#### Work to be completed
Quote verbatim the lines of the items below, from the line containing "Rendered at 2001 by 1125 pixels." through the line containing "text_box Délégation Régionale", both included.
▶
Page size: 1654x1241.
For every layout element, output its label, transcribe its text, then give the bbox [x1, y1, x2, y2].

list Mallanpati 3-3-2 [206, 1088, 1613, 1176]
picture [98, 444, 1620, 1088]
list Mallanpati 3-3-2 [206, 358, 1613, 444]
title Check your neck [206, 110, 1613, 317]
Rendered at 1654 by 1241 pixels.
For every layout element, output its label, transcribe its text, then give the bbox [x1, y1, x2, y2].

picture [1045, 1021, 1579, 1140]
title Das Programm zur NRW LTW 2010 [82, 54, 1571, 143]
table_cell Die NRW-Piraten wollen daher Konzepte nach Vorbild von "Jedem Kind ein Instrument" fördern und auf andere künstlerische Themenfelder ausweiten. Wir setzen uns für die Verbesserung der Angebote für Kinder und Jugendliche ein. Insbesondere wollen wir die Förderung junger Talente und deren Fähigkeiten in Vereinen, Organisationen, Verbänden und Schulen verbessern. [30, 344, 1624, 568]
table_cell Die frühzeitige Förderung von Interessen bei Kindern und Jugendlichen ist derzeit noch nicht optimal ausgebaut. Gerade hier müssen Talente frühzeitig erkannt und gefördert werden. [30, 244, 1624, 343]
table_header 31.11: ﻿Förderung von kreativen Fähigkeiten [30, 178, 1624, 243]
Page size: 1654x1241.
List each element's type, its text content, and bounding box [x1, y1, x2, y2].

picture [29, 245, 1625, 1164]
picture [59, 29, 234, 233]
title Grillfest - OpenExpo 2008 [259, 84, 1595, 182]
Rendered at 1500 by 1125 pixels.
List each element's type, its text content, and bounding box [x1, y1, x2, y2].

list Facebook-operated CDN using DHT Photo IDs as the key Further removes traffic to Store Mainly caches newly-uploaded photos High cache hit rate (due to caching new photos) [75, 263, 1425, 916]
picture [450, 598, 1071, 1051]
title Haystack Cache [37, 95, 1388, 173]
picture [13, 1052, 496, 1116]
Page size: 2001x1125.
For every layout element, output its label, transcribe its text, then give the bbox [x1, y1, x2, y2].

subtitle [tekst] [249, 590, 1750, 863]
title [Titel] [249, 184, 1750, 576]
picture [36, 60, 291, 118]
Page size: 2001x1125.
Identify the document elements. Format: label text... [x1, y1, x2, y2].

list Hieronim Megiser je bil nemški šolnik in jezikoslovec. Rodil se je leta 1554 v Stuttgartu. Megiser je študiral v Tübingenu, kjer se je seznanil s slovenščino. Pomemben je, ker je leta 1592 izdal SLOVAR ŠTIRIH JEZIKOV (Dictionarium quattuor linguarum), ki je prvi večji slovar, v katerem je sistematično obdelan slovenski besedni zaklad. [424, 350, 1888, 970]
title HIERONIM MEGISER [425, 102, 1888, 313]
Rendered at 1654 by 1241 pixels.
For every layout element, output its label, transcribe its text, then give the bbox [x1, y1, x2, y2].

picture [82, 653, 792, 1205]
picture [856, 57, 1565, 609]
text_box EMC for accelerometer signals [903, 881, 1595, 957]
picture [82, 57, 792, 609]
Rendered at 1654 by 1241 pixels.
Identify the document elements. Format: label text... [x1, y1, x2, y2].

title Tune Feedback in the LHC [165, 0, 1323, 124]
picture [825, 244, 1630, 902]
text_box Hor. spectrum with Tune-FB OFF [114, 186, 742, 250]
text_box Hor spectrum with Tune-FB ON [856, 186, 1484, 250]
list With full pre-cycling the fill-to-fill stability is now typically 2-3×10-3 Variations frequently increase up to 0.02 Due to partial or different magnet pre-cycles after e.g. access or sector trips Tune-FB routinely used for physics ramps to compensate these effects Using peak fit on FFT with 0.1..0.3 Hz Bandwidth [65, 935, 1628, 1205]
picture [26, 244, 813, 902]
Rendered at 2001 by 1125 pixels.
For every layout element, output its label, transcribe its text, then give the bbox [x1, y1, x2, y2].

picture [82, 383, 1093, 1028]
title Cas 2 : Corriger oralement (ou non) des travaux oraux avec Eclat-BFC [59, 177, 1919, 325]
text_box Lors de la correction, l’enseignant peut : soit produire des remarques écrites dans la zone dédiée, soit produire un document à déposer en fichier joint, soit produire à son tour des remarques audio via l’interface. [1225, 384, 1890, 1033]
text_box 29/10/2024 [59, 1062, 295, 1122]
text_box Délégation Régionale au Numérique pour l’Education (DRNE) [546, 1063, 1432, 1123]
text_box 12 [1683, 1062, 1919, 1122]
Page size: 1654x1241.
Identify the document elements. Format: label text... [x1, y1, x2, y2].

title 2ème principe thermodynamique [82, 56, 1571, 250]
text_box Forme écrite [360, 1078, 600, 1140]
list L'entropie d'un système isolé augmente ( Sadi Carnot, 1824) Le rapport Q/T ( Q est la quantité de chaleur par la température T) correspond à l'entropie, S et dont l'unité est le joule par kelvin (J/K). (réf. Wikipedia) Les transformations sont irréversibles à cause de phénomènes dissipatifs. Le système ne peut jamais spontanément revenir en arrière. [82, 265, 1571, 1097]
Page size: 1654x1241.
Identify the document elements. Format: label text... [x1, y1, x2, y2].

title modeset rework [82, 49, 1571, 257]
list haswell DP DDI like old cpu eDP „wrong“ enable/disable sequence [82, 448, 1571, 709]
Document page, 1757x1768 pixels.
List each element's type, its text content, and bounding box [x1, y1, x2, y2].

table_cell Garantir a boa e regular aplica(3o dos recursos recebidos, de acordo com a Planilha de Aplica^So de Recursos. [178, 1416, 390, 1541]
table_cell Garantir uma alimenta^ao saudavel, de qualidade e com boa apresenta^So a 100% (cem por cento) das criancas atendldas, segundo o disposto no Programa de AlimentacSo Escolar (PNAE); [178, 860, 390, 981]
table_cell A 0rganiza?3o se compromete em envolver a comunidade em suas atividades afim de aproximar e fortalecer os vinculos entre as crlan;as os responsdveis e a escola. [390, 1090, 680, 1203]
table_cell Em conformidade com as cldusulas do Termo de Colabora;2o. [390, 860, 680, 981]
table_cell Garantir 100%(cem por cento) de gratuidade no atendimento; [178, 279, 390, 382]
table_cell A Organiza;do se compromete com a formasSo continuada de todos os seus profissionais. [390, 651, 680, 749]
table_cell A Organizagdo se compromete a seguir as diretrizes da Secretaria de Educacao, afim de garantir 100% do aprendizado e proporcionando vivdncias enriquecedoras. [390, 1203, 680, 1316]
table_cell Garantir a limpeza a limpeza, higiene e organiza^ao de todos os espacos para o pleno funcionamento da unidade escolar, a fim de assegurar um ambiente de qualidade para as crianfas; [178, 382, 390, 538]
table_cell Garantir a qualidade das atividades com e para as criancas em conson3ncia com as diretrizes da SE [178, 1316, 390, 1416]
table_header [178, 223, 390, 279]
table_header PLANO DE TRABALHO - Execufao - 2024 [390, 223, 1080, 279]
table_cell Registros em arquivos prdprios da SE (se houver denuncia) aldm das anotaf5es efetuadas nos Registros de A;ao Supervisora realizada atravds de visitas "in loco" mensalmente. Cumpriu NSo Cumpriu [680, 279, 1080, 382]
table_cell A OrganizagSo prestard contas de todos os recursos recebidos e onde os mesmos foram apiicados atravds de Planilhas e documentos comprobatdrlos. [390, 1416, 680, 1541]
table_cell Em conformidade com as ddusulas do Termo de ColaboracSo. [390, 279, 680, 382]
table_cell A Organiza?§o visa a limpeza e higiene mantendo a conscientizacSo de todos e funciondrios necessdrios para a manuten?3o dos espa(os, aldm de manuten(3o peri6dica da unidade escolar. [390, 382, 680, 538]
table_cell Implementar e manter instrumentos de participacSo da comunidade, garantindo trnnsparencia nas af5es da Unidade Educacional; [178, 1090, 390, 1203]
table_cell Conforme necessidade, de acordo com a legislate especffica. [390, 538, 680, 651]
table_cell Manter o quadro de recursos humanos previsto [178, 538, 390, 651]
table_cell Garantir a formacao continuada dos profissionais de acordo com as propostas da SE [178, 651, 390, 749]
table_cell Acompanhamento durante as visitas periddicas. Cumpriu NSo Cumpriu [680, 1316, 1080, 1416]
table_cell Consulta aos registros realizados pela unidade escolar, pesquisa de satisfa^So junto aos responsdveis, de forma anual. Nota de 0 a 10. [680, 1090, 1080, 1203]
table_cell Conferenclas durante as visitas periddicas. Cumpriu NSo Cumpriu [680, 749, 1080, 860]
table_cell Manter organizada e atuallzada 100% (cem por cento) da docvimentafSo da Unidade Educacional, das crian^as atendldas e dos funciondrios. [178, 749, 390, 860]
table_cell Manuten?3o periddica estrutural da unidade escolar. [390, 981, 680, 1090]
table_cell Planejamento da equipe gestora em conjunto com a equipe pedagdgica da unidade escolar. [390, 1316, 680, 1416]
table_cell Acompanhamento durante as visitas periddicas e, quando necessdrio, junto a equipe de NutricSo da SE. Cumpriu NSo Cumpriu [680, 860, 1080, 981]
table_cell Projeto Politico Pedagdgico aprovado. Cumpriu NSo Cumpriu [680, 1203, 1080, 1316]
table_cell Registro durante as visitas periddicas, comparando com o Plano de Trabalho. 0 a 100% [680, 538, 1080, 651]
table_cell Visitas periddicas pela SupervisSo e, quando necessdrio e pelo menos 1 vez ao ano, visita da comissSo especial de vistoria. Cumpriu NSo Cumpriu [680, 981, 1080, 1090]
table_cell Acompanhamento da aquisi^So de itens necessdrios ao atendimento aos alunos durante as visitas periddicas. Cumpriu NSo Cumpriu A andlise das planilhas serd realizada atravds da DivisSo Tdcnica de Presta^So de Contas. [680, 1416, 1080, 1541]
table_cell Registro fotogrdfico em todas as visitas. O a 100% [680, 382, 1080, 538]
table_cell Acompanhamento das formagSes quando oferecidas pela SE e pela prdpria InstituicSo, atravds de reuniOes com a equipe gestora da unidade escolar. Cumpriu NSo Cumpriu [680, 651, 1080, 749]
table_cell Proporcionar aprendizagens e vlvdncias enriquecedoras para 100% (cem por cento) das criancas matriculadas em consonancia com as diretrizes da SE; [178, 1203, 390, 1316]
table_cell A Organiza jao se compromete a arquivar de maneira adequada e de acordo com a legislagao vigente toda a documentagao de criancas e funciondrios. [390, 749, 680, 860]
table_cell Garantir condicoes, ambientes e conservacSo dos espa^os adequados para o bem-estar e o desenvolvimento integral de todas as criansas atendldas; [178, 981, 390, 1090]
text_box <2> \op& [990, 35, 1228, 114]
◀
#### Answer to the problem
Rendered at 2001 by 1125 pixels.
For every layout element, output its label, transcribe its text, then give the bbox [x1, y1, x2, y2].

picture [82, 383, 1093, 1028]
title Cas 2 : Corriger oralement (ou non) des travaux oraux avec Eclat-BFC [59, 177, 1919, 325]
text_box Lors de la correction, l’enseignant peut : soit produire des remarques écrites dans la zone dédiée, soit produire un document à déposer en fichier joint, soit produire à son tour des remarques audio via l’interface. [1225, 384, 1890, 1033]
text_box 29/10/2024 [59, 1062, 295, 1122]
text_box Délégation Régionale au Numérique pour l’Education (DRNE) [546, 1063, 1432, 1123]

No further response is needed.